[Data Boundary: Start]

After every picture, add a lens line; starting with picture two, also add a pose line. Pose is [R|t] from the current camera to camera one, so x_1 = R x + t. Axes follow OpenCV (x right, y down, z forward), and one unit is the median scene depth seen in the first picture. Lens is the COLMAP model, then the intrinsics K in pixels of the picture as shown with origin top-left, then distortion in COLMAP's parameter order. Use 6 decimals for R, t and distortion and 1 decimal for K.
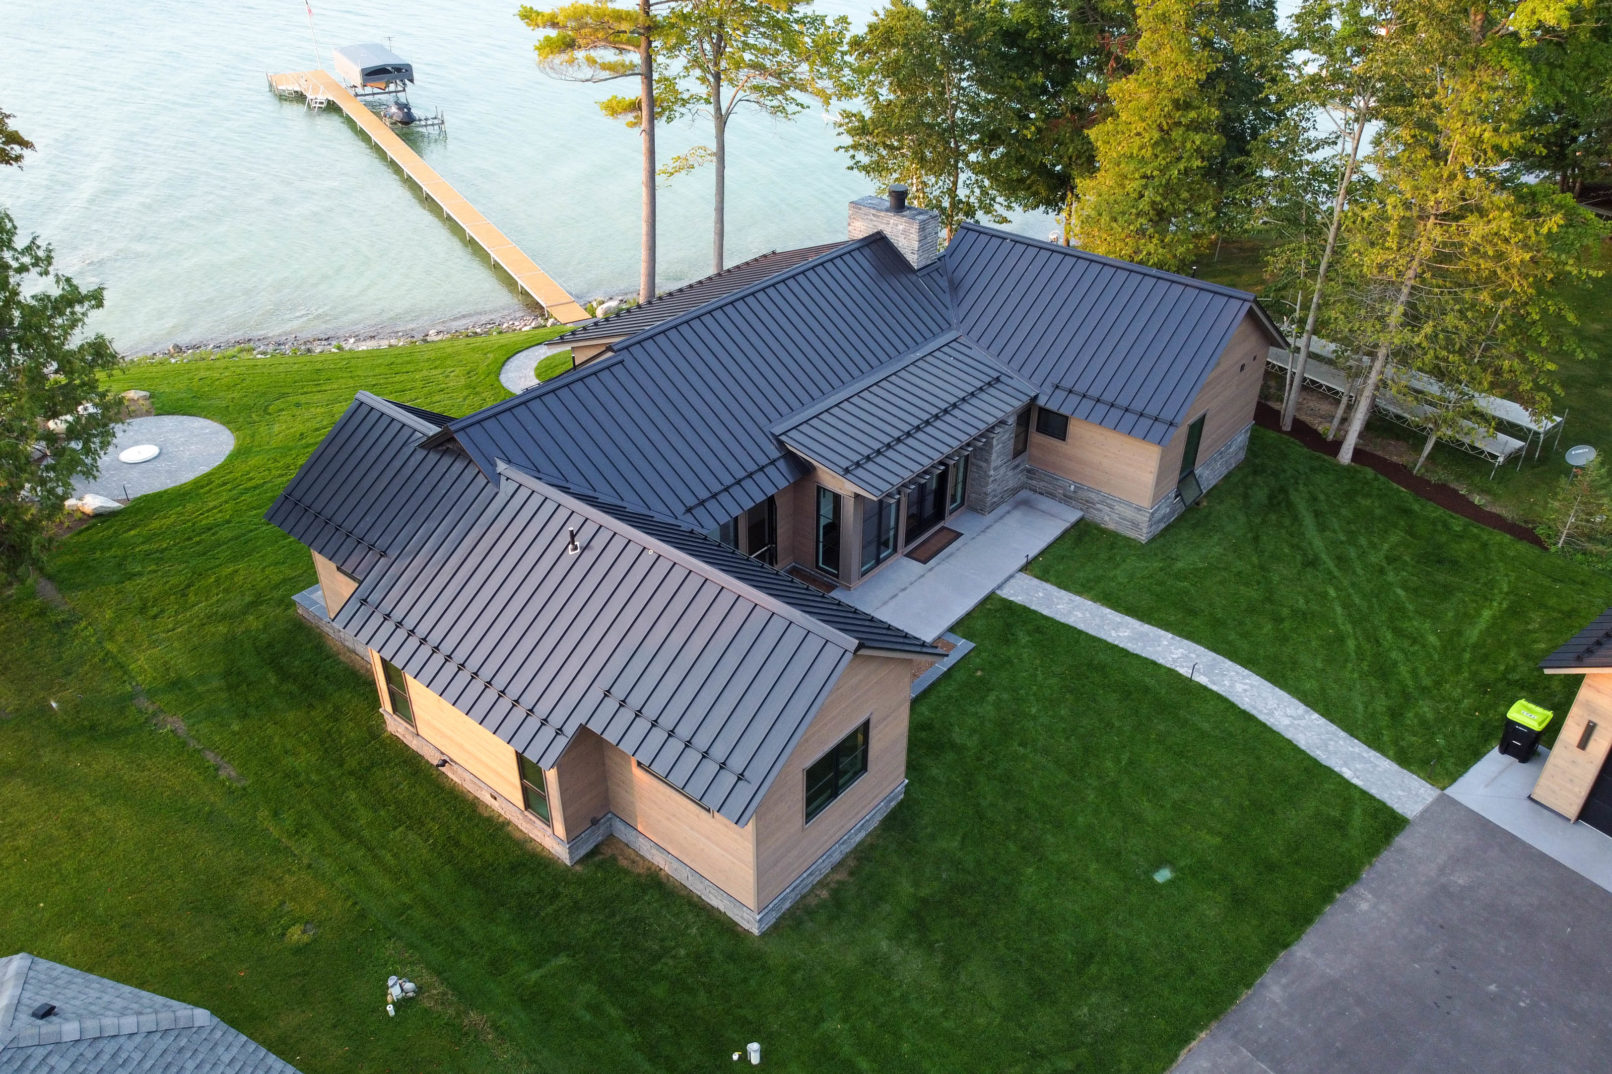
lens RADIAL K [[1243.1, 0, 807.0], [0, 1243.1, 574.5], [0, 0, 1]] dist [0.007415, -0.009623]
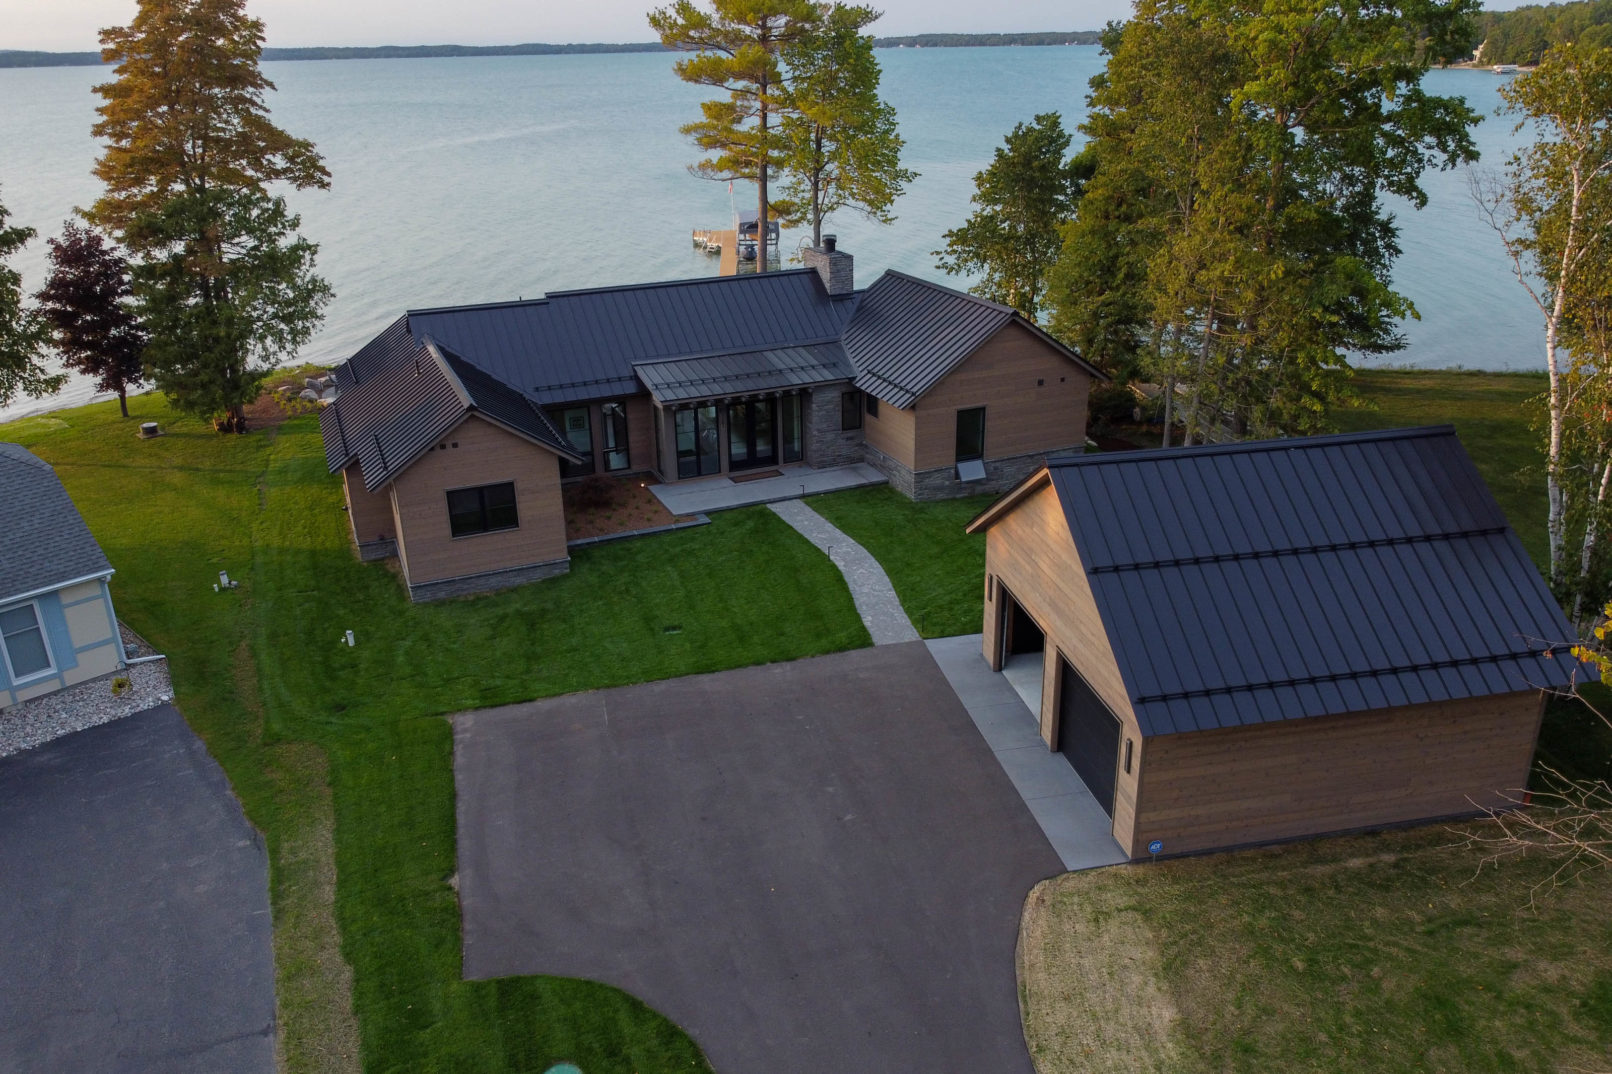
lens RADIAL K [[1243.1, 0, 807.0], [0, 1243.1, 574.5], [0, 0, 1]] dist [0.007415, -0.009623]
pose [[0.885856, 0.158897, -0.435903, 0.833174], [-0.236988, 0.962681, -0.130694, 0.266465], [0.398869, 0.219080, 0.890454, -0.153943]]
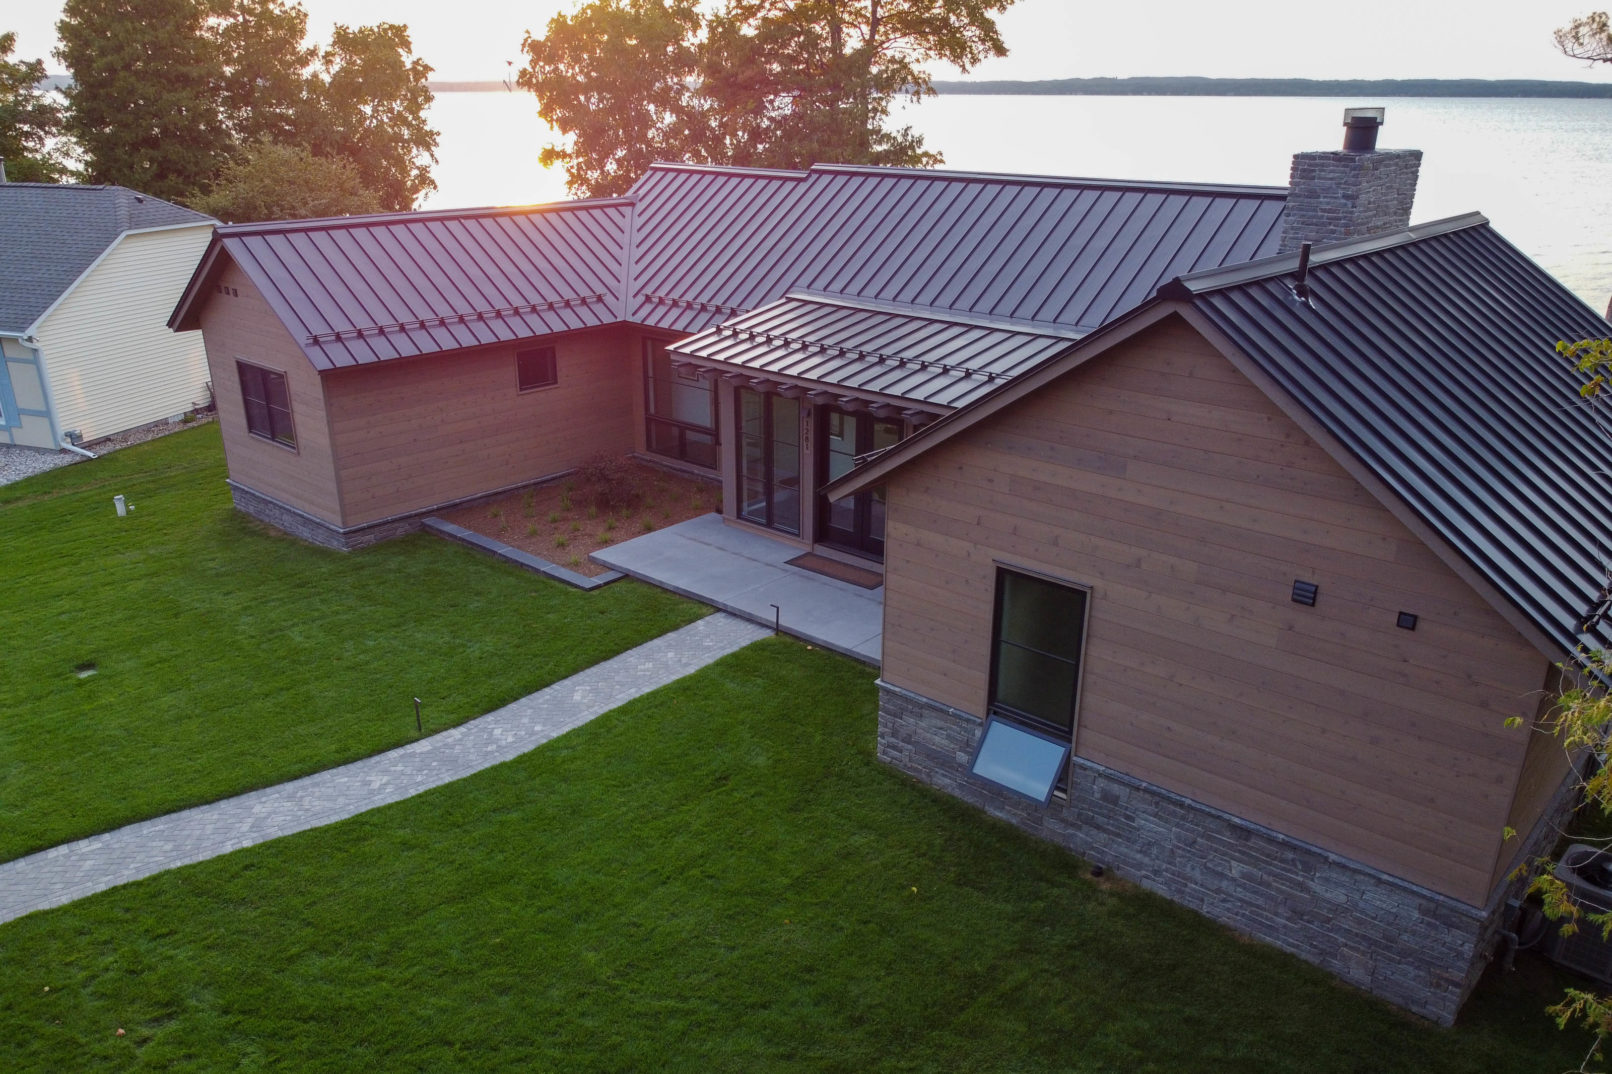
lens RADIAL K [[1250.9, 0, 781.3], [0, 1250.9, 583.2], [0, 0, 1]] dist [0.010420, -0.004511]
pose [[-0.058695, 0.359690, -0.931224, 0.778163], [-0.563262, 0.758227, 0.328372, -0.234761], [0.824191, 0.543796, 0.158096, 0.983935]]
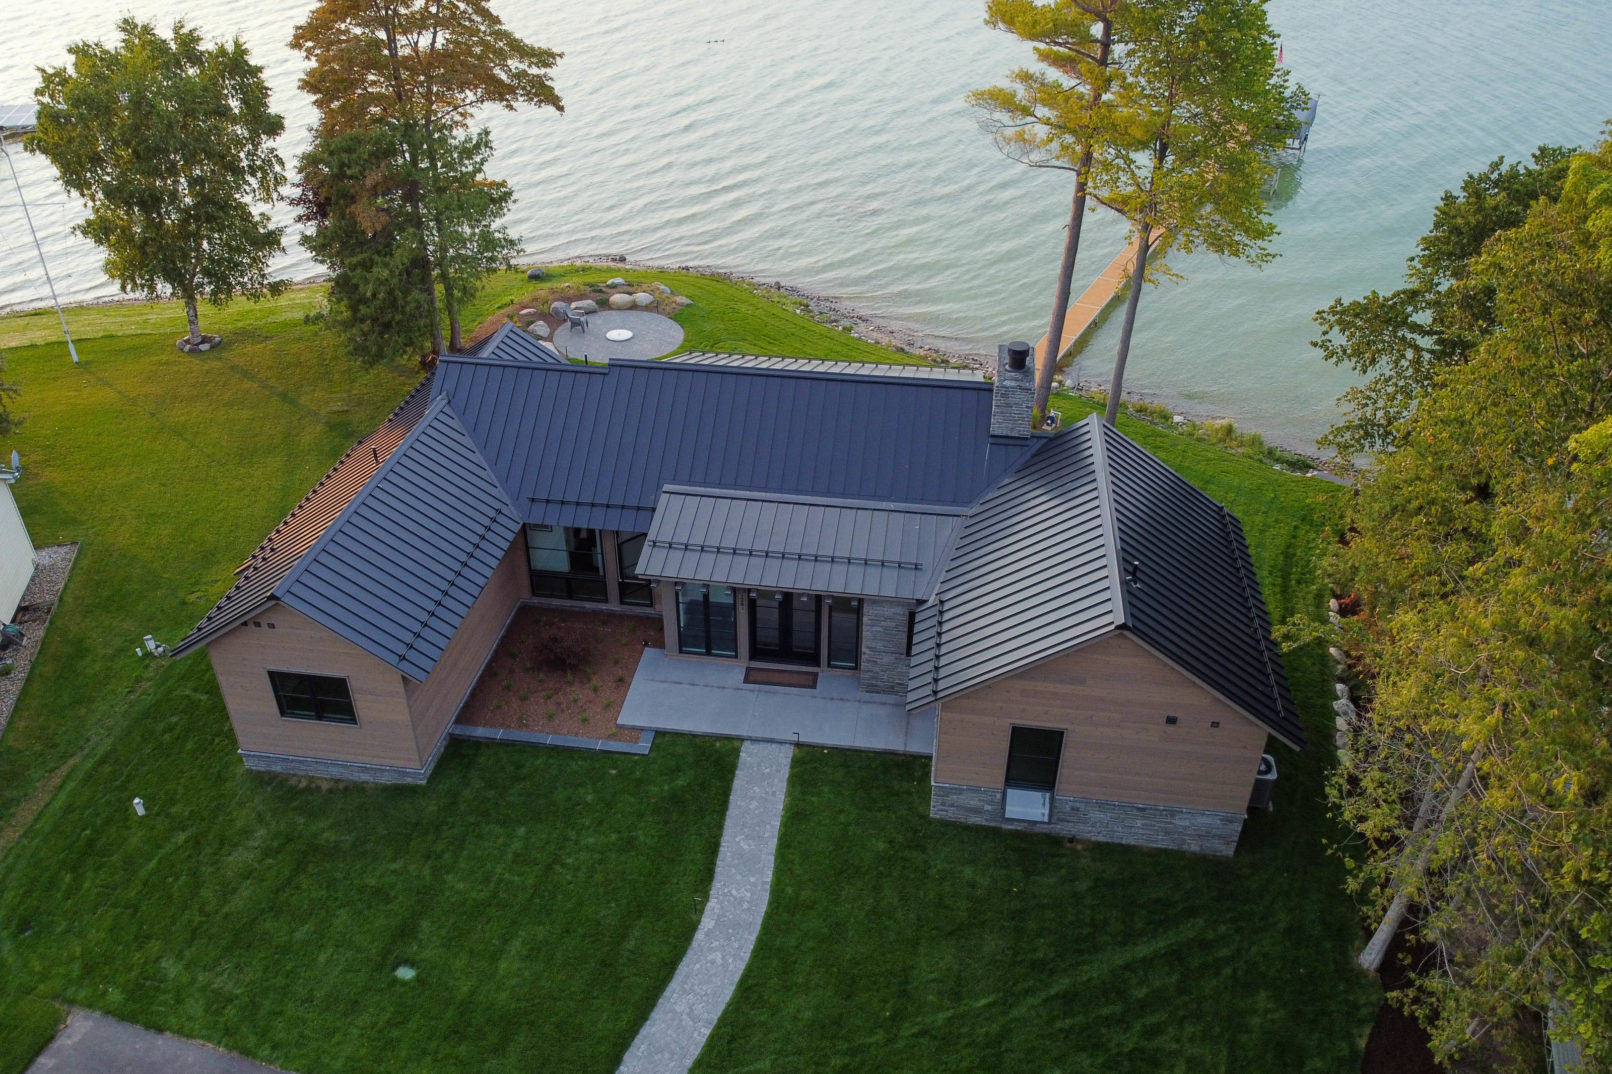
lens RADIAL K [[1243.1, 0, 807.0], [0, 1243.1, 574.5], [0, 0, 1]] dist [0.007415, -0.009623]
pose [[0.515743, 0.480010, -0.709648, 0.852633], [-0.478654, 0.848417, 0.226009, -0.358601], [0.710563, 0.223113, 0.667323, 0.389087]]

[Data Boundary: End]

● **How to complete this task**:
Repeat all entries exactly, pictures excluded.

● **Exercise response**:
After every picture, add a lens line; starting with picture two, also add a pose line. Pose is [R|t] from the current camera to camera one, so x_1 = R x + t. Axes follow OpenCV (x right, y down, z forward), and one unit is the median scene depth seen in the first picture. Lens is the COLMAP model, then the intrinsics K in pixels of the picture as shown with origin top-left, then distortion in COLMAP's parameter order. Use 6 decimals for R, t and distortion and 1 decimal for K.
lens RADIAL K [[1243.1, 0, 807.0], [0, 1243.1, 574.5], [0, 0, 1]] dist [0.007415, -0.009623]
lens RADIAL K [[1243.1, 0, 807.0], [0, 1243.1, 574.5], [0, 0, 1]] dist [0.007415, -0.009623]
pose [[0.885856, 0.158897, -0.435903, 0.833174], [-0.236988, 0.962681, -0.130694, 0.266465], [0.398869, 0.219080, 0.890454, -0.153943]]
lens RADIAL K [[1250.9, 0, 781.3], [0, 1250.9, 583.2], [0, 0, 1]] dist [0.010420, -0.004511]
pose [[-0.058695, 0.359690, -0.931224, 0.778163], [-0.563262, 0.758227, 0.328372, -0.234761], [0.824191, 0.543796, 0.158096, 0.983935]]
lens RADIAL K [[1243.1, 0, 807.0], [0, 1243.1, 574.5], [0, 0, 1]] dist [0.007415, -0.009623]
pose [[0.515743, 0.480010, -0.709648, 0.852633], [-0.478654, 0.848417, 0.226009, -0.358601], [0.710563, 0.223113, 0.667323, 0.389087]]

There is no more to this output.